- TEXT FOR ANALYSIS
Wednesday 27 February 2013

What is good research?



Professor Jacobs stated that a good research is fundamentally a good argument based on evidence, and has nothing to do with the "truth". He joked that if one would like to seek the "truth", carrying out research would not be a good idea. Rather, studying theology would be a better option.

I pondered over this statement and decided that I will first make a comparison between research and argument.

The word "argument" is derived from Latin "argumentum", where "arguere" means to "make clear, prove, or accuse". In our daily lives, we might encounter an argument with another person owing to some disagreement. During the argument, each of us might attempt to use evidence and/or facts to support our own viewpoint. In school, we might also have been tasked with writing an argumentative essay, where we take a stand regarding an issue and use evidence to support our stance, in the hopes of persuading and convincing our readers to agree with our point of view. However, in doing so, we must not be one-sided and should address both sides of the argument in a fair and balanced manner as this helps to strengthen the points that we make.

What about a research paper?

- EXCERPTED DATA
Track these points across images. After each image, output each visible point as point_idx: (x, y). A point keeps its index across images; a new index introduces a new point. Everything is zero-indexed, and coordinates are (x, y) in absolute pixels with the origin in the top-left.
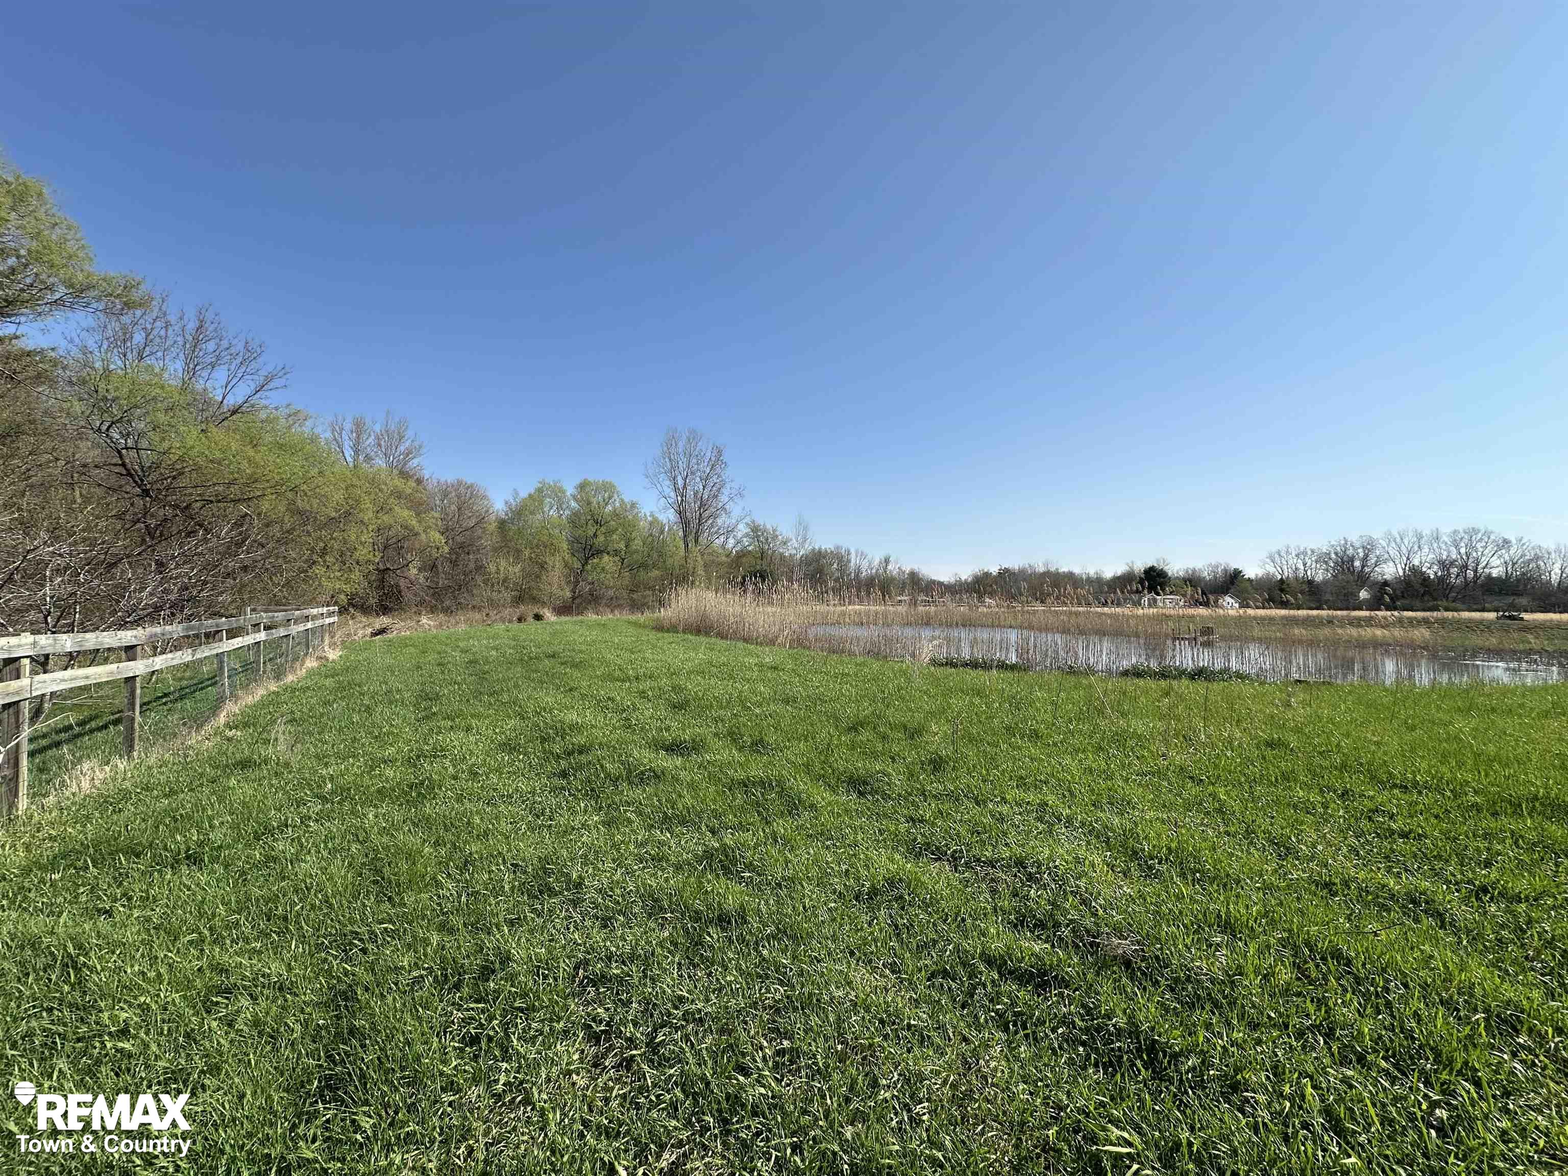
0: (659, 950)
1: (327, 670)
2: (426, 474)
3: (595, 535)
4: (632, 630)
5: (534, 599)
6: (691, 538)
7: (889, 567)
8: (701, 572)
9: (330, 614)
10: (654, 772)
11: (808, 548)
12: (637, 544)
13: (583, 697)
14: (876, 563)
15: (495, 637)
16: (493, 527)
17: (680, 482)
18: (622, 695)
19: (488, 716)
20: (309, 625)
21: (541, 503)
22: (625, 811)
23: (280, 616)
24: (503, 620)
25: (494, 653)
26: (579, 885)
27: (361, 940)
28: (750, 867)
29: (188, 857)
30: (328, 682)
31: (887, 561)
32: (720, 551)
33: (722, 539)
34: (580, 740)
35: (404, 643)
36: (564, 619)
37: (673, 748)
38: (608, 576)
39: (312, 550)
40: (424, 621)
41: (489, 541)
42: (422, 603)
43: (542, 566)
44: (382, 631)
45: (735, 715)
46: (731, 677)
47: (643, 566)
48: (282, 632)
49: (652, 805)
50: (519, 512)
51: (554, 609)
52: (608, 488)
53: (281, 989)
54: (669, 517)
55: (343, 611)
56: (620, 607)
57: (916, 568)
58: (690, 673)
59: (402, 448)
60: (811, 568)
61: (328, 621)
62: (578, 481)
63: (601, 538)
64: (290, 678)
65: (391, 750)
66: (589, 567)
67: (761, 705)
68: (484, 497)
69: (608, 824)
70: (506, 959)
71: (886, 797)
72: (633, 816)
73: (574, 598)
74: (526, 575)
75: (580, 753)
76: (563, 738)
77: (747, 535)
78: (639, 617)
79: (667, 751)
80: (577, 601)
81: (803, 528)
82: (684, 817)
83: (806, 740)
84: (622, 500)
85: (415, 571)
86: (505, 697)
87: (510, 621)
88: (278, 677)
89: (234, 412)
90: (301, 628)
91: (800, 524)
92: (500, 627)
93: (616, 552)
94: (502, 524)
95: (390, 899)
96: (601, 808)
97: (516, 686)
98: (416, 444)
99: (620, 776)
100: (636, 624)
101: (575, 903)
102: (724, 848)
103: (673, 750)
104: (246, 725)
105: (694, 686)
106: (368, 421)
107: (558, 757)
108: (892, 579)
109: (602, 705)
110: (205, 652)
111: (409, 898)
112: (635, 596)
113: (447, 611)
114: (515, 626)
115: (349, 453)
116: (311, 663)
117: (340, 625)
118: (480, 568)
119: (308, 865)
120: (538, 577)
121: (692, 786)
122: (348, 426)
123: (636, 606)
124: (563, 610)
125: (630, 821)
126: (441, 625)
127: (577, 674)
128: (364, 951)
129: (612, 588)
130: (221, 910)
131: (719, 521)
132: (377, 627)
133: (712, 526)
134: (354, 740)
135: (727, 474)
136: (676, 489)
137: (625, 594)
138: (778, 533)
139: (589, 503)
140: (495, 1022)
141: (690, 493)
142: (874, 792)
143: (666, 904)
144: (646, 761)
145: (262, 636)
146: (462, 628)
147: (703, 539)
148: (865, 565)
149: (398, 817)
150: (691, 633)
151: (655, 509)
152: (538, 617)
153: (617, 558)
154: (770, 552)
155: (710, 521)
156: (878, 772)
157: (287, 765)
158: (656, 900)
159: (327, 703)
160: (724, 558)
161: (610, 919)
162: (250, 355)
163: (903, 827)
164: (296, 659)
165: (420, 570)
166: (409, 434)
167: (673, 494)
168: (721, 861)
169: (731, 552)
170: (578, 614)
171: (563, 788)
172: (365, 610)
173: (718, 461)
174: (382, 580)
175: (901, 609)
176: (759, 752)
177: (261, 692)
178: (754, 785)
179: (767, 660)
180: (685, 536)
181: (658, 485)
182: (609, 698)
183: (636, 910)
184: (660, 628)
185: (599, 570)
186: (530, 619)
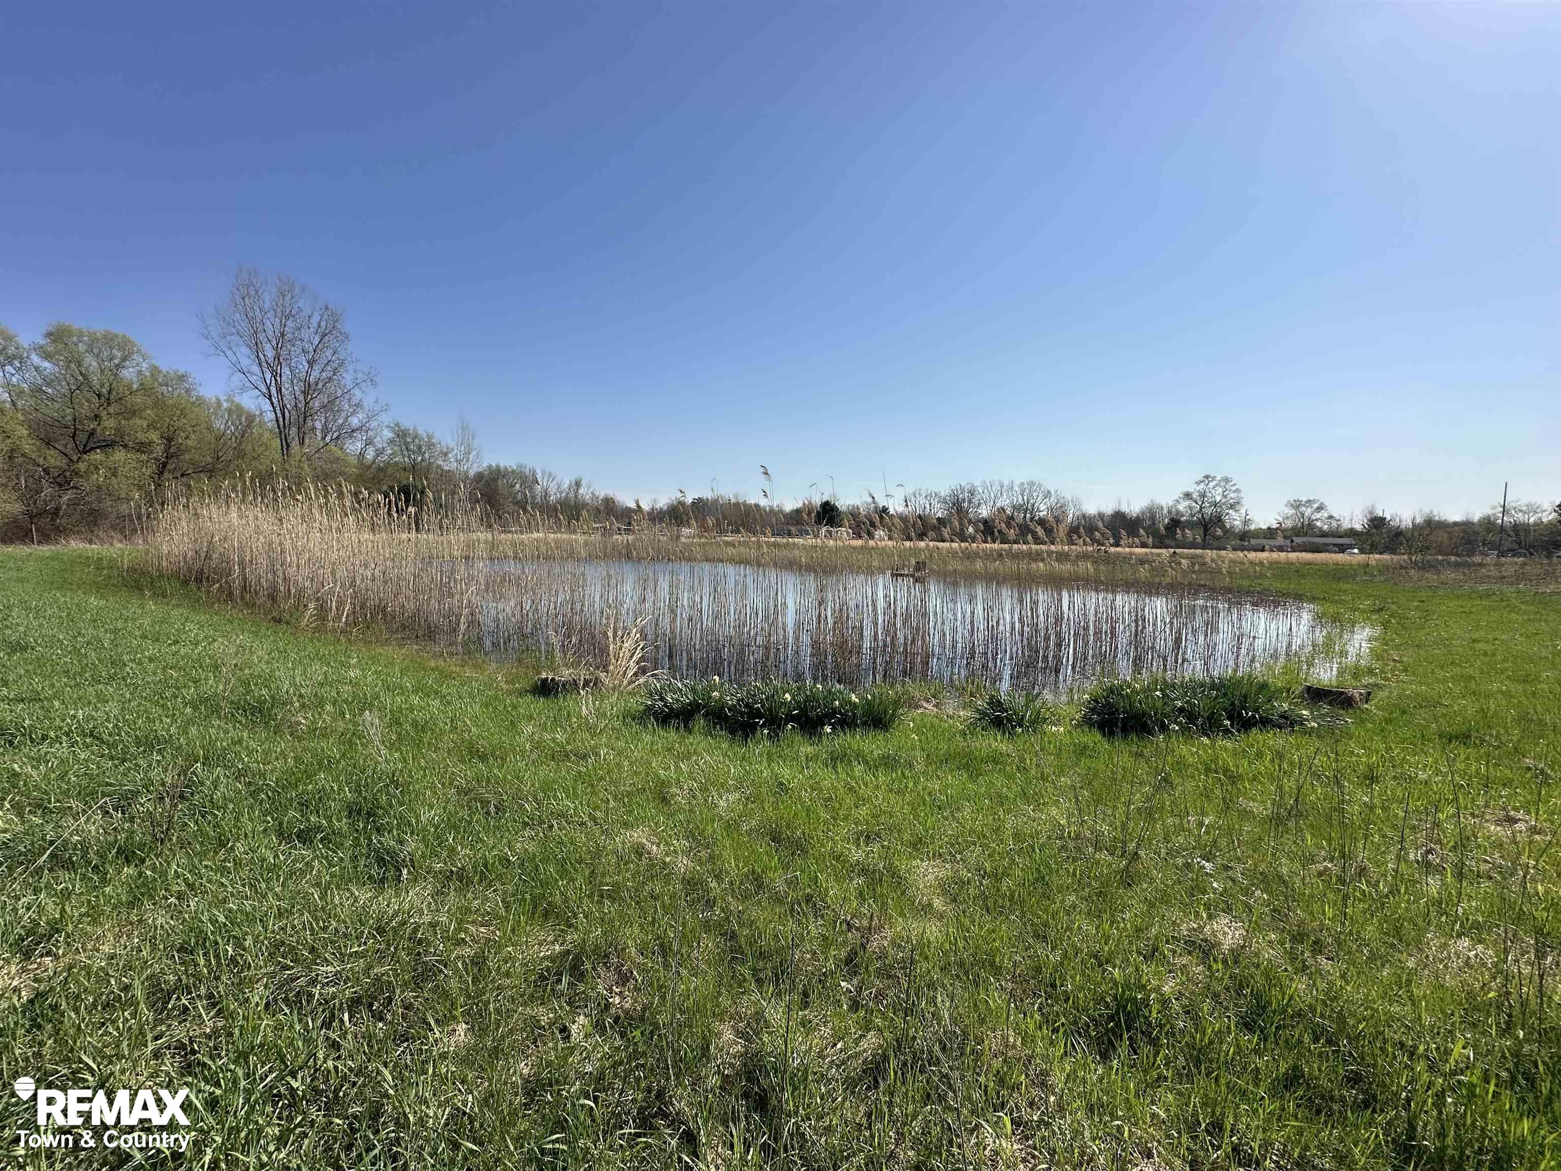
3: (96, 416)
6: (292, 436)
7: (581, 491)
14: (565, 486)
31: (578, 484)
38: (126, 483)
54: (251, 402)
57: (611, 494)
63: (110, 423)
66: (82, 466)
73: (31, 515)
81: (466, 434)
91: (461, 428)
93: (142, 447)
108: (585, 505)
131: (340, 416)
135: (349, 349)
136: (261, 362)
138: (433, 439)
148: (552, 489)
153: (144, 456)
154: (425, 464)
155: (323, 415)
167: (255, 369)
170: (41, 541)
173: (332, 328)
180: (281, 430)
181: (229, 353)
185: (104, 471)
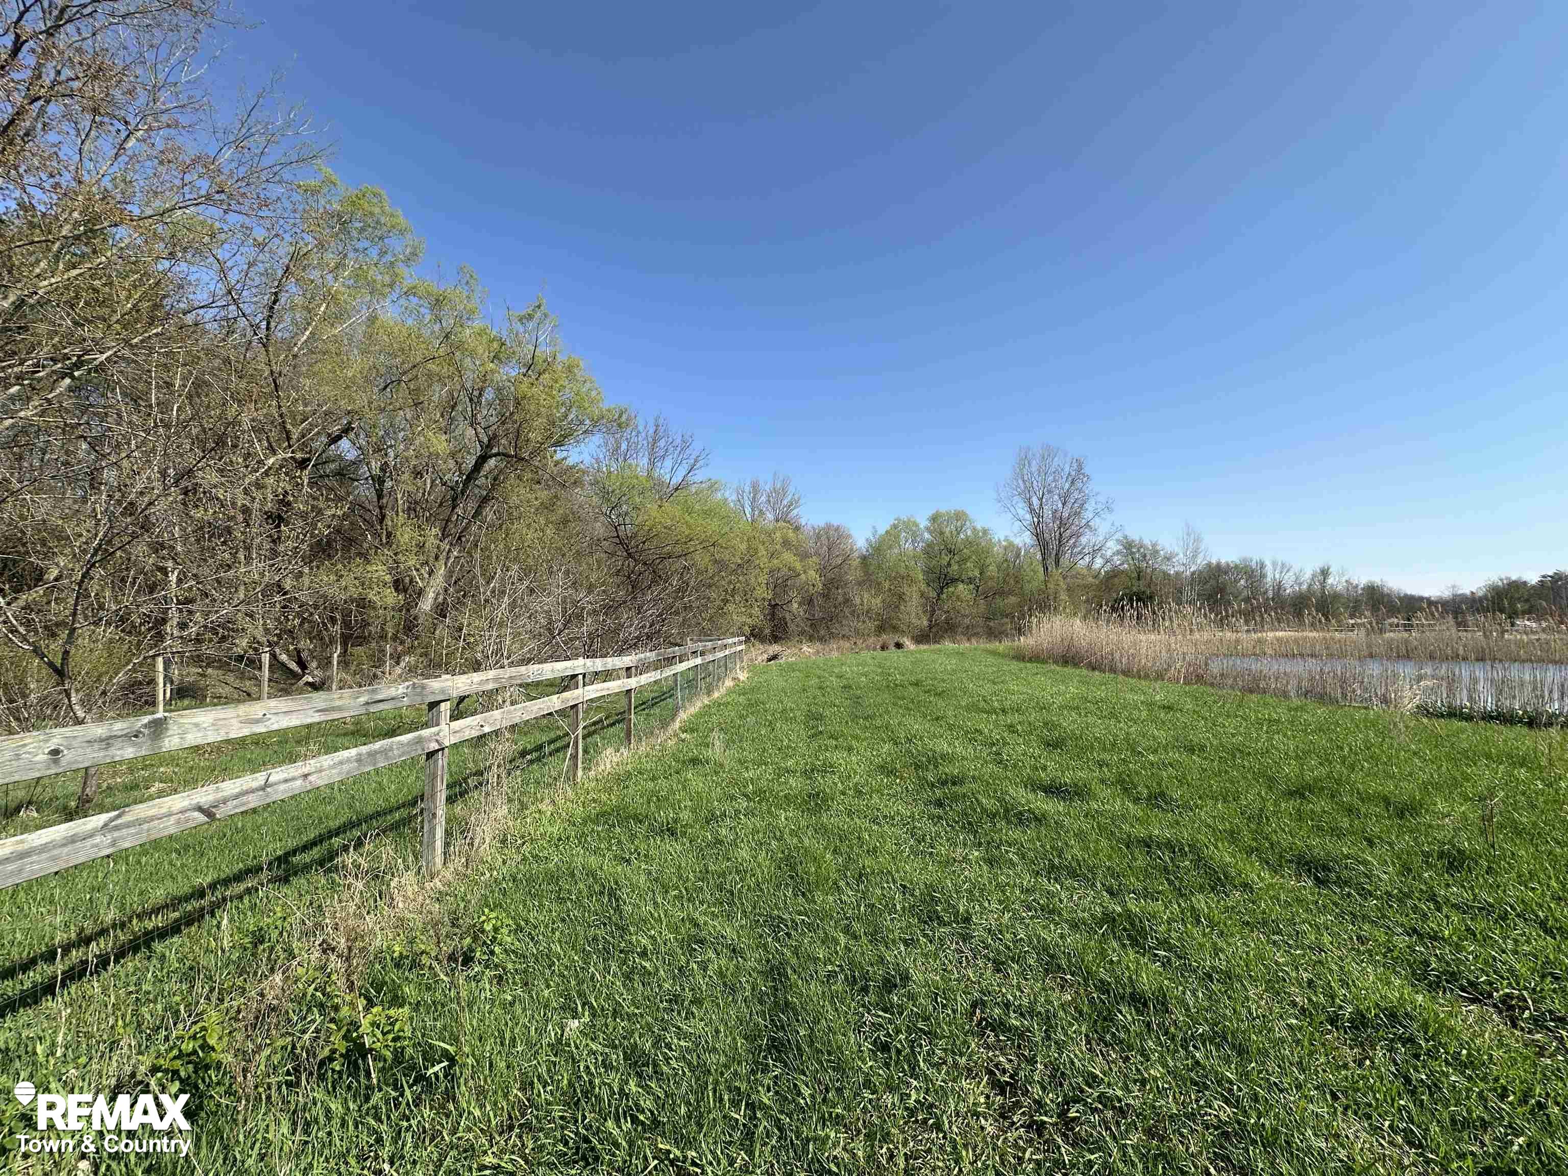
0: (1061, 1013)
1: (740, 690)
2: (803, 522)
3: (949, 565)
4: (991, 659)
5: (894, 628)
6: (1051, 562)
7: (1330, 581)
8: (1063, 596)
9: (740, 643)
10: (1034, 813)
11: (1201, 562)
12: (992, 570)
13: (951, 727)
14: (1307, 576)
15: (864, 664)
16: (856, 563)
17: (1035, 501)
18: (988, 726)
19: (866, 739)
20: (727, 652)
21: (897, 537)
22: (1007, 852)
23: (709, 644)
24: (868, 648)
25: (863, 679)
26: (967, 920)
27: (786, 926)
28: (1164, 943)
29: (668, 830)
30: (741, 699)
31: (1325, 573)
32: (1085, 572)
33: (1087, 559)
34: (953, 770)
35: (791, 667)
36: (923, 647)
37: (1053, 790)
38: (964, 605)
39: (726, 591)
40: (805, 648)
41: (853, 575)
42: (802, 633)
43: (901, 597)
44: (774, 657)
45: (1123, 760)
46: (1112, 715)
47: (1001, 593)
48: (710, 657)
49: (1035, 849)
50: (878, 549)
51: (913, 638)
52: (960, 516)
53: (734, 950)
54: (1024, 539)
55: (747, 640)
56: (976, 634)
57: (1377, 580)
58: (1061, 708)
59: (785, 502)
60: (1208, 586)
61: (739, 648)
62: (930, 512)
63: (955, 567)
64: (716, 695)
65: (790, 763)
66: (944, 596)
67: (1155, 752)
68: (849, 536)
69: (990, 862)
70: (906, 978)
71: (1366, 894)
72: (1015, 858)
73: (930, 627)
74: (887, 606)
75: (954, 784)
76: (936, 767)
77: (1118, 552)
78: (995, 645)
79: (1046, 792)
80: (934, 630)
81: (1194, 541)
82: (1075, 871)
83: (1225, 801)
84: (974, 529)
85: (795, 605)
86: (878, 723)
87: (875, 649)
88: (709, 693)
89: (677, 489)
90: (720, 655)
91: (1188, 534)
92: (866, 655)
93: (971, 581)
94: (864, 558)
95: (803, 894)
96: (980, 844)
97: (887, 712)
98: (796, 497)
99: (998, 812)
100: (994, 653)
101: (966, 938)
102: (1129, 915)
103: (1053, 793)
104: (692, 731)
105: (1070, 722)
106: (761, 483)
107: (933, 785)
108: (1336, 596)
109: (972, 736)
110: (668, 672)
111: (819, 897)
112: (991, 624)
113: (822, 639)
114: (879, 654)
115: (748, 510)
116: (729, 683)
117: (748, 650)
118: (847, 601)
119: (744, 853)
120: (897, 607)
121: (1080, 835)
122: (747, 489)
123: (993, 634)
124: (922, 638)
125: (1014, 865)
126: (818, 652)
127: (941, 703)
128: (788, 935)
129: (967, 616)
130: (691, 876)
131: (1084, 540)
132: (771, 653)
133: (1074, 546)
134: (764, 750)
135: (1091, 487)
136: (1032, 510)
137: (981, 621)
138: (1158, 548)
139: (942, 533)
140: (901, 1036)
141: (1048, 513)
142: (1343, 883)
143: (1064, 963)
144: (1023, 801)
145: (699, 661)
146: (835, 654)
147: (1065, 561)
148: (1289, 579)
149: (803, 823)
150: (1056, 662)
151: (1008, 533)
152: (899, 646)
153: (972, 586)
154: (1149, 570)
155: (1071, 542)
156: (1347, 857)
157: (722, 765)
158: (1052, 957)
159: (741, 717)
160: (1090, 579)
161: (1003, 963)
162: (685, 445)
163: (1401, 941)
164: (719, 679)
165: (800, 604)
166: (791, 490)
167: (1028, 516)
168: (1125, 929)
169: (1099, 573)
170: (935, 642)
171: (940, 818)
172: (763, 640)
173: (1078, 475)
174: (773, 615)
175: (1359, 636)
176: (1159, 807)
177: (699, 704)
178: (1158, 846)
179: (1158, 698)
180: (1044, 559)
181: (1012, 509)
182: (976, 730)
183: (1031, 961)
184: (1020, 657)
185: (954, 598)
186: (892, 648)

- PROBLEMS AND TASKS
**A.** Rewrite the part of the text on good research starting at "Professor Jacobs stated" and ending at "a better option.", putting "philosophy" in place of "theology".
**B.** According to the text on good research, from which Latin word is "argument" derived?
Base your work only on the text about good research.

- ANSWERS BELOW
**A.**
Professor Jacobs stated that a good research is fundamentally a good argument based on evidence, and has nothing to do with the "truth". He joked that if one would like to seek the "truth", carrying out research would not be a good idea. Rather, studying philosophy would be a better option.

**B.** From the Latin word "argumentum".